= Tartrolon =

Boron-containing chemical compound

Tartrolons are a group of boron-containing macrolide antibiotics discovered in 1994 from the culture broth of the myxobacterium Sorangium cellulosum. Two variants of tartrolons, A and B, were identified. Tartrolon B contains a boron atom, while tartrolon A does not.

==Discovery==
In a study publishied in 1994, the producing organism, Sorangium cellulosum strain So ce 678, was isolated by a group of German scientists (Dietmar Schummer, Herbert Irschik, Hans Reichenbach, Gerhard Höfle) from a soil sample collected near Braunschweig in 1990, as antibiotics of the macrolide group. Synthesis was achieved by fermentation in the presence of the adsorber resin XAD-16. Adsorber resin is a type of synthetic polymer used to selectively extract and purify target molecules from solutions.

These findings were confirmed by a subsequent study, in 1995, where the strain was grown on a medium containing potato starch, yeast extract, defatted soja meal, glucose-H_{2}O, MgSO_{4}·7H_{2}O, CaCl_{2}-2H_{2}O and Na-Fe(III)-EDTA at pH 7.2.

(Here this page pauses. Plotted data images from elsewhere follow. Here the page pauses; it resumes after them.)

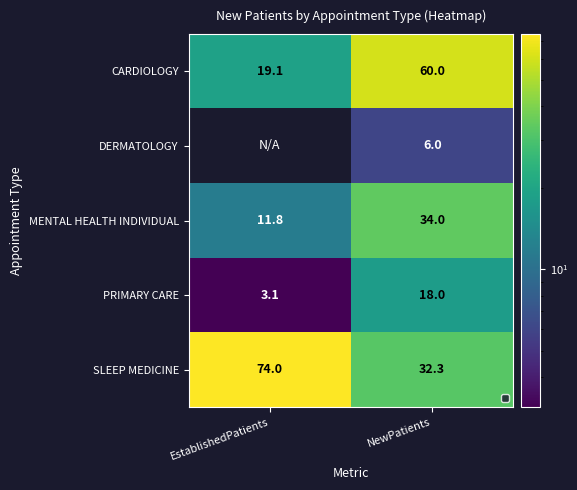

What is the lowest value of the CARDIOLOGY series?

19.1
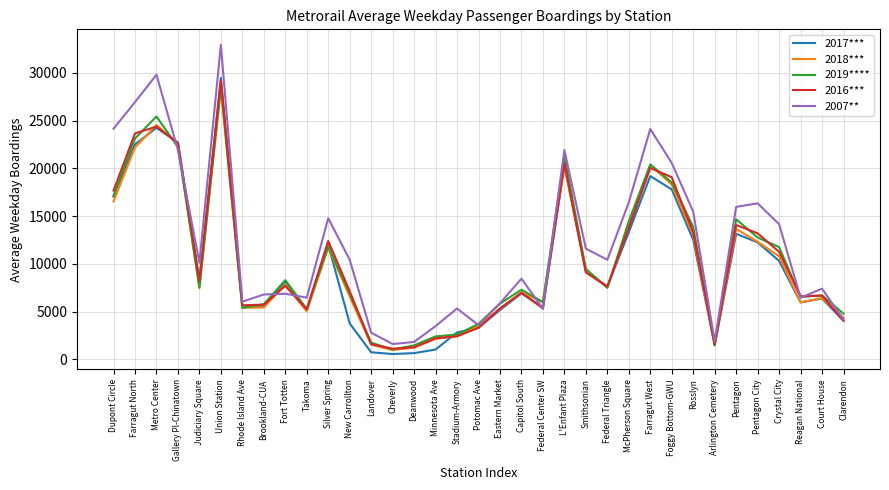

Between which two adjacent categories do 2019**** and 2018*** first intersect?

Metro Center and Gallery Pl-Chinatown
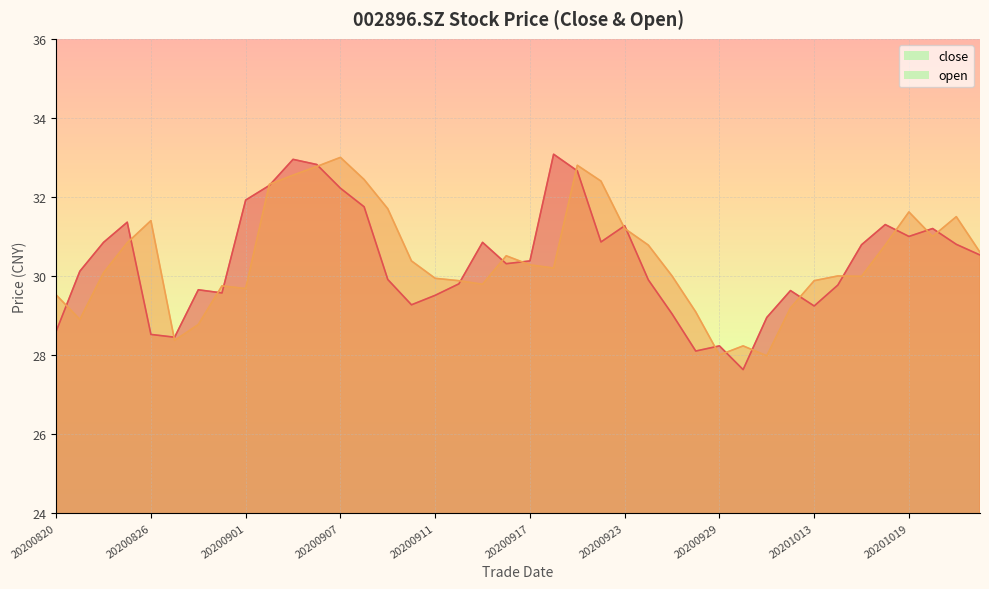

Read the open value at 20200907.

33.0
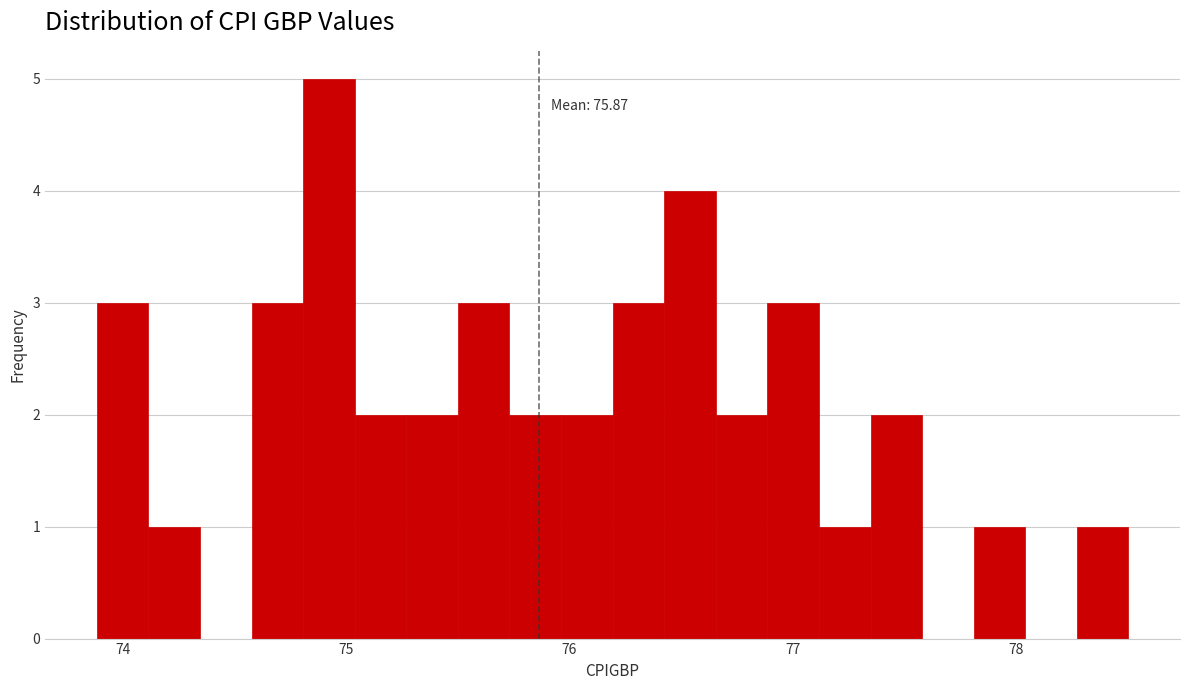

Read against the x-axis, roughly where is the centre of the tallest bar?

74.9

To isolate greater quantities of tartrolons for research purposes or potential applications in medicine, the strain was cultivated in a bioreactor. Cultivation was started with an inoculum grown in Erlenmeyer flasks under shaking at 30°C with an aeration rate of 0.15 m^{3} air per hour and a stirrer speed of 150 RPM.

==Laboratory synthesis==
The synthesis and regulation of tartrolons are influenced by the presence or absence of glass flasks during cultivation or by adding sodium tetraborate to the culture medium. When not exposed to glass or sodium tetraborate supplementation is absent, tartrolon A is predominantly produced; otherwise, tartrolon B becomes the main product.

==Biological properties==
Tartrolons have been found to inhibit Gram-positive bacteria similar to other related boron-containing antibiotics like boromycin and aplasmomycin, as their boron binding regions are identical. Tartrolons also show toxicity towards mammalian cell cultures.

==Potential applications==
The antimicrobial properties of tartrolons indicate they could be investigated as antibiotics to combat bacterial infections. The efficacy, safety, mechanism of action, and other potential medicinal uses of tartrolons are not yet established. Also unknown is whether they act through selectivity towards enzymes or through interference with energy delivery and membrane integrity, and whether they have any biological role beyond their antibiotic activity in nature.

One potential application of tartrolons is the study of species such as Listeria monocytogenes. Listeria monocytogenes is a bacterium that can cause the infectious disease known as listeriosis. It is a foodborne pathogen and poses a significant risk to human health. Listeriosis primarily affects individuals with weakened immune systems, pregnant women, newborns, and the elderly. Listeria monocytogenes is present in diverse habitats where tartrolons are found, which makes tartrolons a candidate for suppressing this and related pathogens. The antimicrobial properties exhibited by tartrolon B and its induction of the timABR locus, which contributes to resistance against tartrolons in Listeria monocytogenes, suggest their potential for antibacterial activities. The specific effectiveness and mechanisms involved in controlling Listeria monocytogenes with tartrolons are not yet determined. Studying tartrolons may clarify how pathogens like Listeria adapt to diverse habitats and survive within their ecological niches despite the presence of antimicrobial compounds produced by other microorganisms. Understanding these mechanisms could aid in developing strategies to control or prevent infections caused by Listeria or related pathogens. Besides the application in medicine, studying the interaction between Listeria monocytogenes and tartrolons may expose the broader ecological dynamics between bacteria in natural reservoirs such as soil and marine environments where both pathogenic and non-pathogenic species coexist. This knowledge can contribute to understanding of microbial ecology and can help design interventions to manage bacterial populations in agricultural settings or food production facilities where contamination with Listeria can occur.